19th June 2020 – (Hong Kong) Asian stocks have continued to slip of late, with a variety of economic institutions painting a long road ahead for recovery from the Covid-19 outbreak. Of course, the situation is not being helped by China’s strained trade relationship with the US, or the wider implications for formerly autonomous economic regions such as Hong Kong.

As Hong Kong continues to recover from a pandemic that caused 1,128 cases and four deaths, the US is now considering steps to revoking the region’s special status as China continues to reduce the area’s autonomy.

We’ll explore this further in the post below, while asking whether this could ultimately threaten Hong Kong’s status as global business hub.

What has Happened so Far?

While the China – US trade war may have reached a sense of temporary accord back in January, the coronavirus outbreak has caused further tensions between the two nations.

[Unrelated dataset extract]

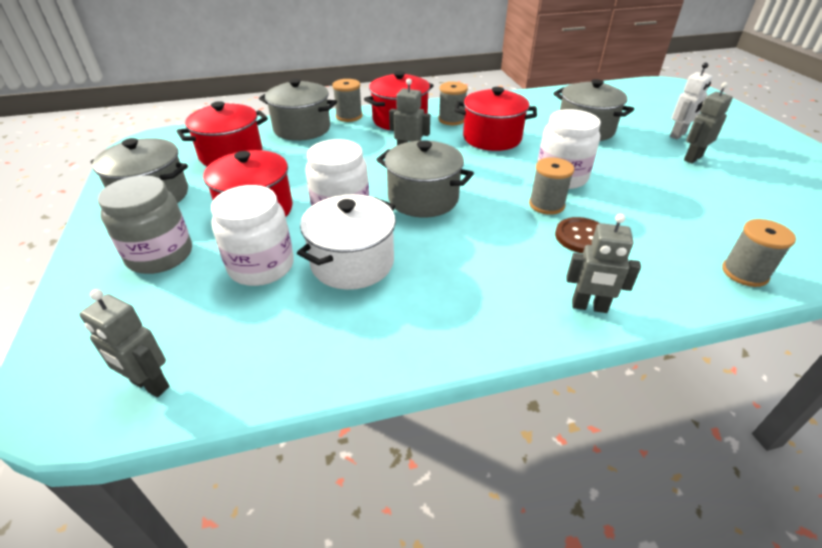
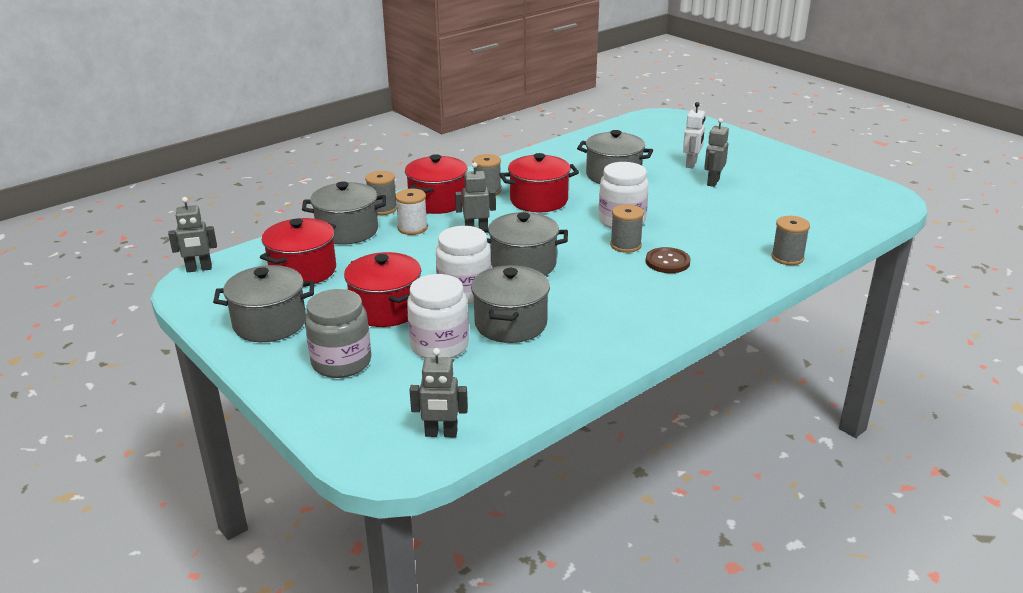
camera: 25 degrees left, 10 degrees down
white pot [297,194,396,290] -> grey pot [471,265,550,343]
grey robot [566,214,641,313] -> grey robot moved to [168,197,217,272]
none -> white spool [395,189,428,235]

This has much to do with the Trump administration’s assertion that China was complicit in the outbreak, or at least had prior knowledge of the coronavirus and its potential to spread globally.

With China now also looking to impose a new national security law on Hong Kong (under the vague premise of preventing terrorism and subversion), the latter is region is being dragged into the conflict amid fears that China will use the legislation to increase its authoritarian control over the region.

This fear has prompted the US to intervene, by reaffirming that it would take direct action to revoke Hong Kong’s special status and preferential treatment should the region have its high degree of autonomy compromised.

This currently sees Hong Kong treated as a separate customs and travel territory from the rest of China, while the terms of the 1992 Hong Kong Relations Act also make provisions for special trade, export and economic controls.

Of course, this remains a threat for now, but there’s little doubt that the Trump administration would follow through on this if China did indeed seek to assert authoritarian control on Hong Kong.

What Would This Mean for Hong Kong?

The extent of the implications for Hong Kong are hard to gauge accurately at this point, but things could change quickly given Trump’s power to enact new powers and conditions through an executive order and without the participation of the Democrats.

Trump has also revealed that revoking Hong Kong’s status will affect “the full range of agreements” that it has with the US, while any changes will also be imposed with “few exceptions”.

However, the areas most likely to be affected include trade, immigration and sanctions, while the value of the HKD and the region’s assets could also decline as a result.

In the case of trade, it’s likely that Trump would impose significant sanctions on the $67 billion worth of goods and services that flow between the two nations. These would be similar to the tariffs imposed on Chinese imports during the ongoing trade war, increasing the cost of trade and introducing  the type of anti-dumping laws witnessed in Asia’s largest country.

This has also had an impact on the financial markets, with both the US and Hong Kong dollars ticking lower amid the ongoing conflict and the injection of further stimulus measures into the US economy.

On a more positive note, commodities such as gold and oil have rallied over the course of the last few days, with the former benefitting from modest safe haven inflows and the latter seeing prices recover after a catastrophic March.